The News Chair
  1. Email Marketing Metrics That Matter

    June 15, 2015 by Christopher Lloyd

    Email metrics

    Christopher Lloyd

    Christopher Lloyd

    If you’re reading this, then you hopefully appreciate the value of email marketing.

    Many companies understand the importance of communicating directly with their audience — both current customers and potential ones. Beyond blogs, advertising and social media, the storied tradition of the newsletter still lives on, only now in e-form. Newsletters like this one, along with direct pitches about sales events or company news, arrive in a subscriber’s email inbox loaded with information pertinent to them.

     

    Standing out and being read

    The challenge, of course, is making sure your e-communications are being delivered to the right people — and being read.

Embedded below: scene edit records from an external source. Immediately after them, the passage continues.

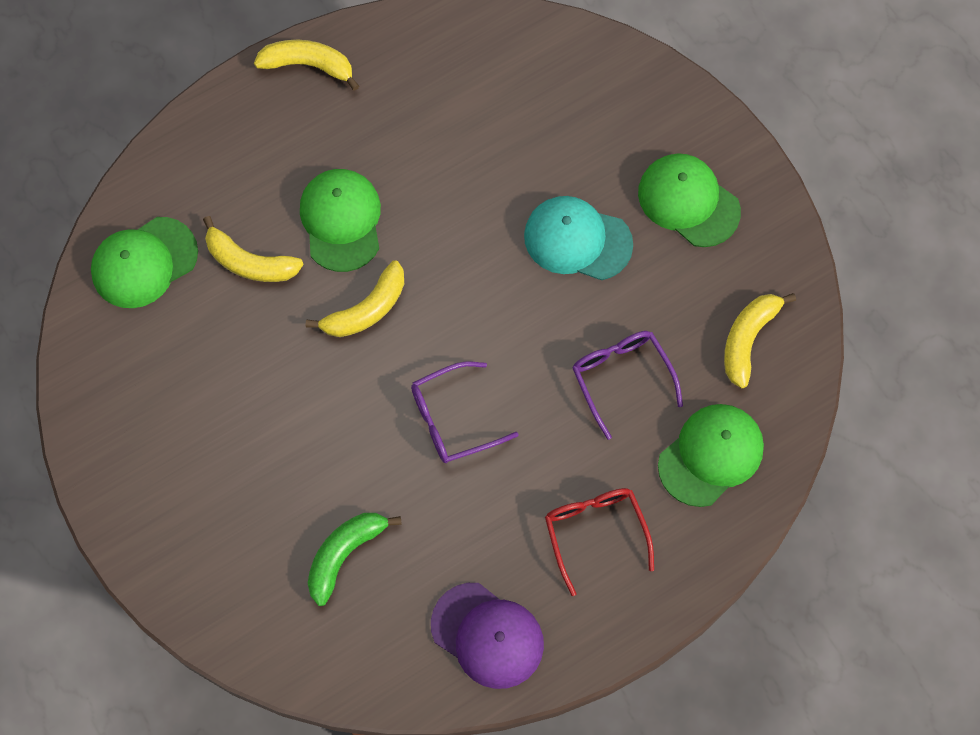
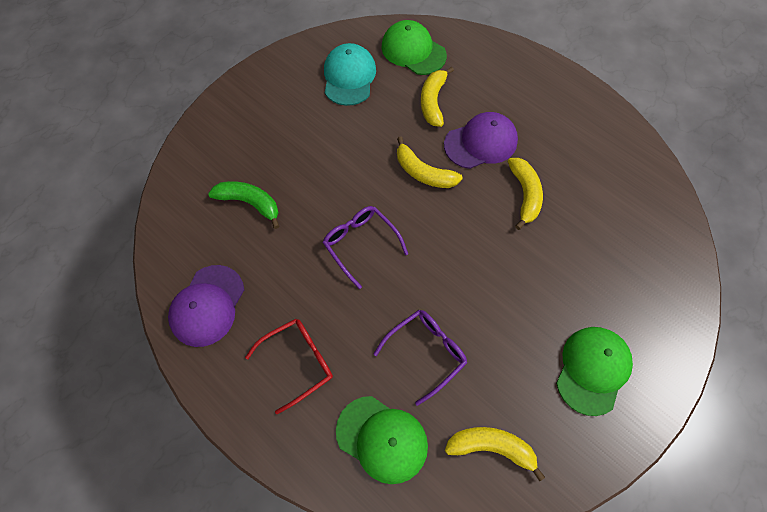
camera: 75 degrees right, 5 degrees down
yellow banana [254,40,359,91] -> yellow banana moved to [507,158,543,230]
green cap [300,169,381,272] -> purple cap [444,112,518,169]
turquoise cap [524,196,633,280] -> turquoise cap moved to [324,43,376,106]

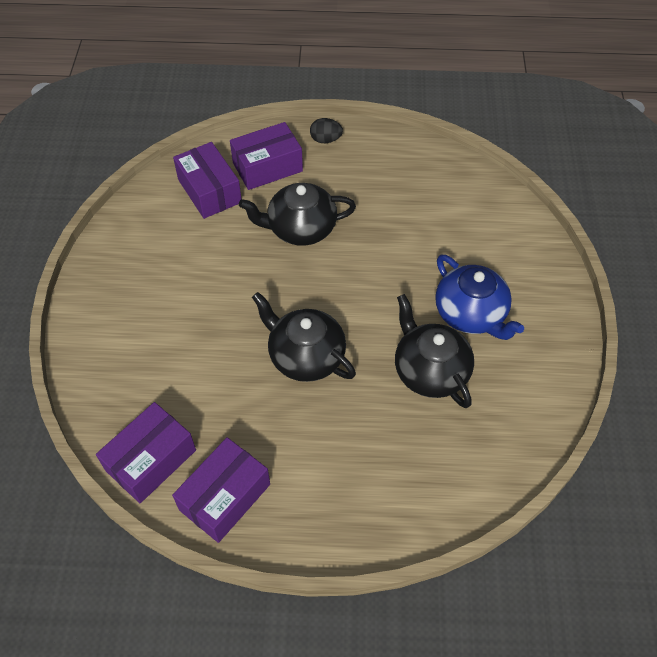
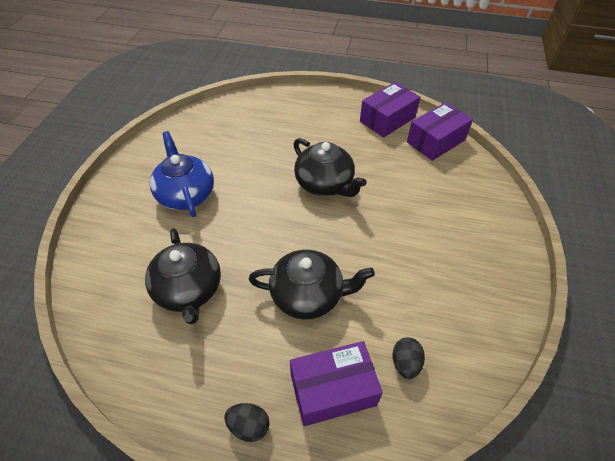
camera: 170 degrees left, 5 degrees down
purple box [173,142,241,219] -> black egg [393,337,425,379]
black teapot [395,294,474,408] -> black teapot moved to [145,228,221,324]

    Metrics are analytical tools available through Google, or email services like MailChimp or Constant Contact, that allow you to see exactly how your messages are faring. You can use this feedback to adapt your e-marketing for maximum effect: changing the look, topics, length, frequency, time of distribution and so forth.

    But which metrics matter the most, and why?

     

    The meaning behind the metrics

    • Kevin Moore

      Kevin Moore

      Delivery rate: This indicates what percentage of your database actually received your email. People change email addresses, leave their company, etc. You should aim for as close to 100% as possible. “Monitoring this helps you keep your list up to date,” said Coles Web Designer Kevin Moore. “If the percentage rate is low, then it’s time to get rid of old or bad email addresses from your database.”

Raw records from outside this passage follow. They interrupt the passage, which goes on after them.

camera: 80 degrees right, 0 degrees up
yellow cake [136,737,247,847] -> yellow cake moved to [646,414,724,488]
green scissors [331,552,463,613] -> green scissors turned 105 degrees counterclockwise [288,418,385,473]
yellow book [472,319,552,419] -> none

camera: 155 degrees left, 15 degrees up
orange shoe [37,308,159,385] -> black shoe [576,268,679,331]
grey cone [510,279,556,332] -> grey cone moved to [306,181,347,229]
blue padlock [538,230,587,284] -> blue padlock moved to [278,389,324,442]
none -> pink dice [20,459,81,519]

    • Bounces: These emails are returned as undeliverable, and this metric is helpful in culling your email lists. Some bounces are “soft” and usually temporary, such as an “out of office” reply. “Hard” bounces generally indicate an email address is no longer valid.
    • Open rate: This refers to how many people opened your email. This metric can be somewhat murky, since some email clients (Yahoo, iPhone) automatically open emails, skewing measurement. Other clients use a preview pane, and if an impression pixel (a 1×1 pixel image included in the email) is not tracked, it won’t count as an open. In general, an open rate above 20% is considered good.
    • Click-through rate: Whenever a reader clicks on a hyperlinked item in your email, that’s a click. The most common click-throughs are on “read more” links that take the clicker to read the rest of an article after a teaser paragraph or two. “This gives you a sense of the kind of content that users like to read,” Moore said. Anything above 10% is stellar.
    • Brian Coles

      Brian Coles

      Unsubscribe: These are people who received your email and have indicated they no longer wish to be included on your database of receivers. You should do them the courtesy of removing them ASAP. If you consistently get many unsubscribes, it may mean your content isn’t properly tailored to your audience, said Vice President Marketing Brian Coles.

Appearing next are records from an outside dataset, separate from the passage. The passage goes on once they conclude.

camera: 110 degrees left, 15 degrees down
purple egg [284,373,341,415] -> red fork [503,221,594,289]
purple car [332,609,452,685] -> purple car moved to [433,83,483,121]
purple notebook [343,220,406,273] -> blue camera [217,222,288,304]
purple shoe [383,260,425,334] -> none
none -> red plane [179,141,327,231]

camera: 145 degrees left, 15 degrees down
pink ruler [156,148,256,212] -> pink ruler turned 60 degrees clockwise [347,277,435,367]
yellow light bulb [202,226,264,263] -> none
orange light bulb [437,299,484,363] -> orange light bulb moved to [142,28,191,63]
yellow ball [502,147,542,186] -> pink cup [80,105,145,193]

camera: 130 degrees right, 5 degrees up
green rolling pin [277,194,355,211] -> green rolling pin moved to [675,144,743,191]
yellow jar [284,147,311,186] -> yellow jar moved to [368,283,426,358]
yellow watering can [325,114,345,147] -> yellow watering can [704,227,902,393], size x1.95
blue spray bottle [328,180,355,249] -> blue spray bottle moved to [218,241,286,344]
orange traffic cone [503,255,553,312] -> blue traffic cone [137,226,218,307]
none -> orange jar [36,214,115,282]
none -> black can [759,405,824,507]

    • Campaign codes: Tracking codes within the email. “These allow you to integrate your email links into Google Analytics, so you can further track or attribute emails to action that happens on your website like purchases and contact signup,” Coles said.

     

    Navigation of email traffic

    If you’re unfamiliar with how email metrics work, Coles Marketing can give you a primer and walk you through your recent results. We can also shoulder the entire burden of e-marketing for you!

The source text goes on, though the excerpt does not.